Poly(ADPR) polymerase (PARP; EC 2.4.2.30) is a nuclear enzyme, which, when activated by oxygen- and nitrogen-radical-induced DNA strand breaks, transfers ADP ribose units to nuclear proteins and initiates apoptosis by depletion of cellular NAD and ATP pools. The present study investigates whether the oxidative stress-dependent activation of PARP plays a role in the etiopathogenesis of arthritis. The antiarthritic reactivity of the biogenic PARP inhibitor nicotinamide was tested in DBA/1 x B10A(4R) mice suffering from potassium peroxochromate-induced arthritis.

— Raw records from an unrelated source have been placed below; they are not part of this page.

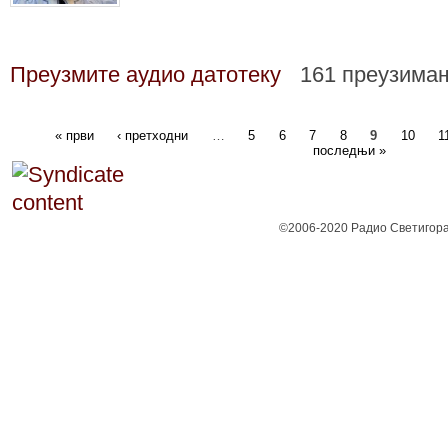
Преузмите аудио датотеку
161 преузима
« први
‹ претходни
…
5
6
7
8
9
10
1
последњи »
©2006-2020 Радио Светигора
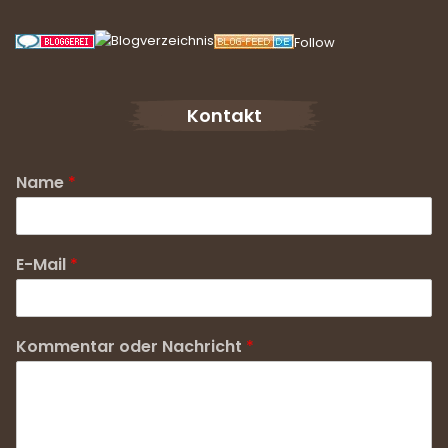
Follow
Kontakt
Name
*
E-Mail
*
Kommentar oder Nachricht
*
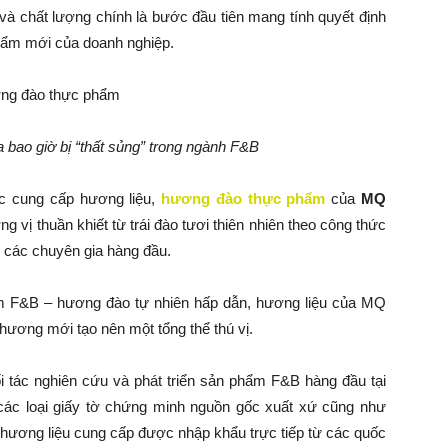
 và chất lượng chính là bước đầu tiên mang tính quyết định
phẩm mới của doanh nghiệp.
ao giờ bị “thất sủng” trong ngành F&B
ệc cung cấp hương liệu,
hương đào thực phẩm
của
MQ
 vị thuần khiết từ trái đào tươi thiên nhiên theo công thức
 các chuyên gia hàng đầu.
hẩm F&B – hương đào tự nhiên hấp dẫn, hương liệu của MQ
 hương mới tạo nên một tổng thể thú vị.
ối tác nghiên cứu và phát triển sản phẩm F&B hàng đầu tại
ác loại giấy tờ chứng minh nguồn gốc xuất xứ cũng như
ương liệu cung cấp được nhập khẩu trực tiếp từ các quốc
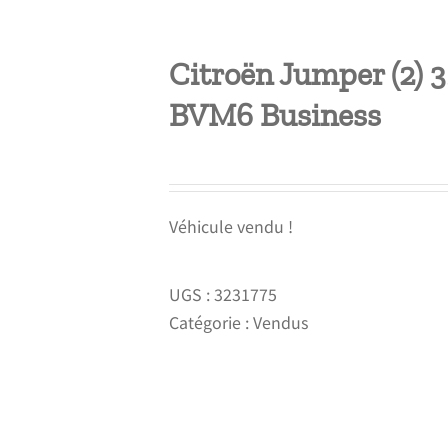
Citroën Jumper (2) 
BVM6 Business
Véhicule vendu !
UGS :
3231775
Catégorie :
Vendus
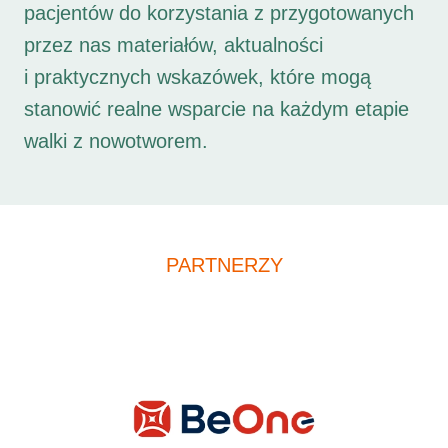
pacjentów do korzystania z przygotowanych
przez nas materiałów, aktualności
i praktycznych wskazówek, które mogą
stanowić realne wsparcie na każdym etapie
walki z nowotworem.
PARTNERZY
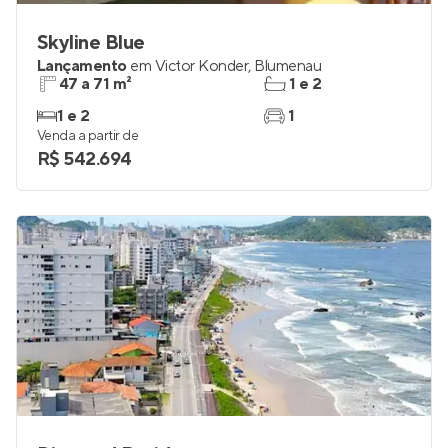
Skyline Blue
Lançamento
em
Victor Konder
,
Blumenau
47 a 71 m²
1 e 2
1 e 2
1
Venda a partir de
R$ 542.694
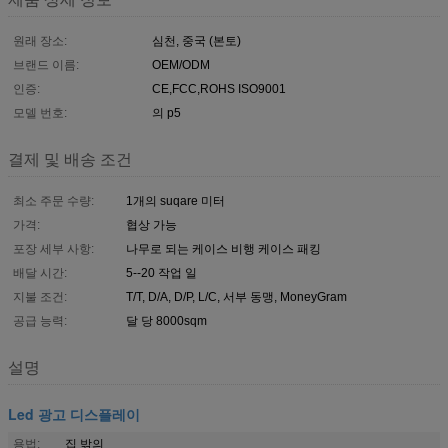
원래 장소:
심천, 중국 (본토)
브랜드 이름:
OEM/ODM
인증:
CE,FCC,ROHS ISO9001
모델 번호:
의 p5
결제 및 배송 조건
최소 주문 수량:
1개의 suqare 미터
가격:
협상 가능
포장 세부 사항:
나무로 되는 케이스 비행 케이스 패킹
배달 시간:
5--20 작업 일
지불 조건:
T/T, D/A, D/P, L/C, 서부 동맹, MoneyGram
공급 능력:
달 당 8000sqm
설명
Led 광고 디스플레이
용법:
집 밖의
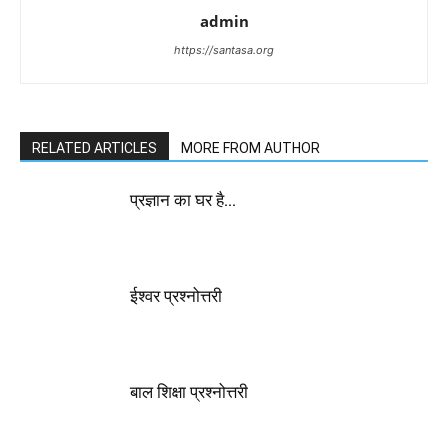
admin
https://santasa.org
RELATED ARTICLES
MORE FROM AUTHOR
प्रज्ञान का घर है…
ईश्वर प्रश्नोत्तरी
बाल शिक्षा प्रश्नोत्तरी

Daily doses of 4 mmol/kg of NA suppressed the arthritis by 35% and inhibited the phagocytic generation of reactive oxygen species, which increases sixfold during the development of arthritis. The onset, progression, and remission of arthritis correlated positively to the phorbolester-activated respiratory burst of neutrophils and monocytes, and a dose-dependent inhibition of NADPH oxidase activity was determined with human phagocytes. Our data support the hypothesis that oxidative stress-induced alterations in cellular signal transduction pathways play a pivotal role in the development of arthritis, which can be suppressed by the simultaneous inhibition of poly(ADPR) polymerase and NADPH oxidase.